As the new budget plan from the Obama Administration comes out today, it brings back old memories of my early days as a reporter in Washington, D.C., with an event that still gets repeated.

Reporters from all around the city will line up at the Government Printing Office about seven blocks to the north of the U.S. Capitol, and at 9:30 EST will get handed a huge, several volume tome that looks like a softback encyclopedia.

Yes, that's how the budget gets handed out to many a reporter still, in these times of computers.

There was always an air of excitement as you check in with your press tags, stand in line on the stairs of this old building - after waiting outside in the cold, early Feburary chill - waiting to get your hands on the budget.
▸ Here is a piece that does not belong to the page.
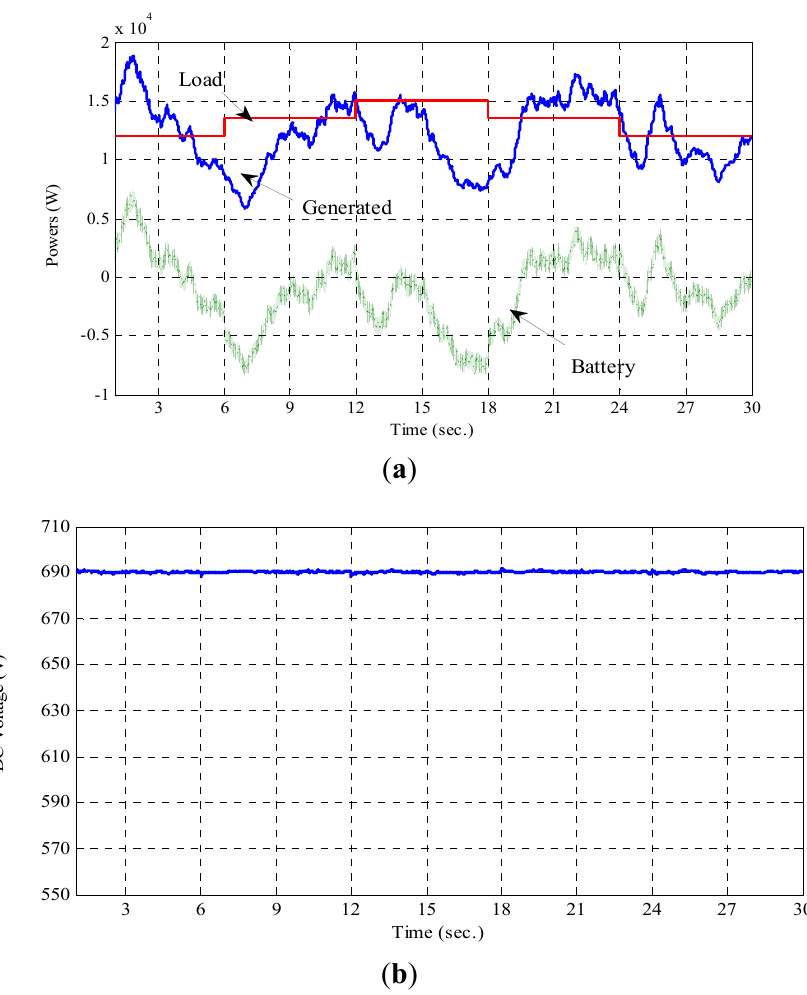
Figure 15. The performance of DC-DC bidirectional converter controller. ( a ) Generated, load, and batteries bank powers; ( b ) DC-link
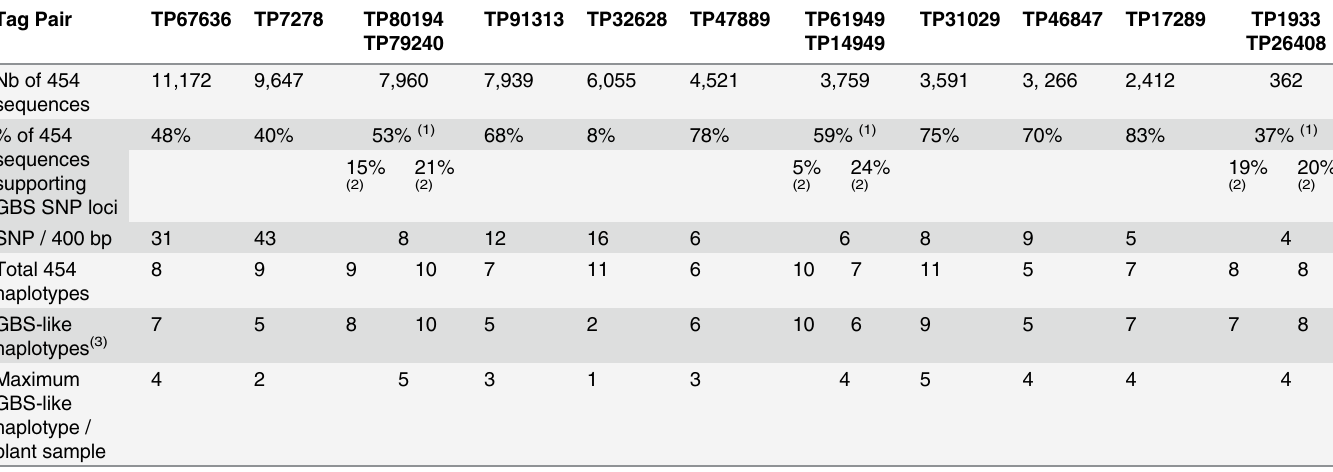
Table 5. Results of 454 sequencing of regions covering 14 SNP loci identified with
There would always be a bunch of TV camera crews there, and if you were lucky, you might make the news on one of the networks, standing in line, getting this big slab of documents.

Of course, it is not an easy document to decipher.  I have gone home many times after writing stories about the budget, worried sick that I had read the wrong number, not understand the hieroglyphics or screwed things up in some way.

By far, my favorite part of the federal budget is called, "Historical Tables", which is chock full of all kinds of data about budgets past.

You can find last year's Historical Tables at http://bit.ly/3dC77q .

Scroll down to "Table 7.1 - Federal Debate at the End of Year: 1940-2014."

The best thing about all these figures is it is just numbers.  You don't have to listen to all of the partisan hackery behind why this program was picked and that one was not.

So from that section, here are the relevant numbers in recent years for the overall federal debt, and how it has grown since the end of the Bush I years.

1992 $4,001,787 - Clinton starts early '93
1993 $4,351,044
1994 $4,643,307
1995 $4,920,586 - GOP now runs Congress
1996 $5,181,465
1997 $5,369,206
1998 $5,478,189
1999 $5,605,523
2000 $5,628,700 - Bush takes over Jan '01
2001 $5,769,881
2002 $6,198,401
2003 $6,760,014
2004 $7,354,657
2005 $7,905,300
2006 $8,451,350
2007 $8,950,744 - Dems now run Congress
2008 $9,985,757 - Obama takes over Jan '09
2009    $12,867,455 (estimated)

Tomorrow, we will take a look at what the new tables say about the debt.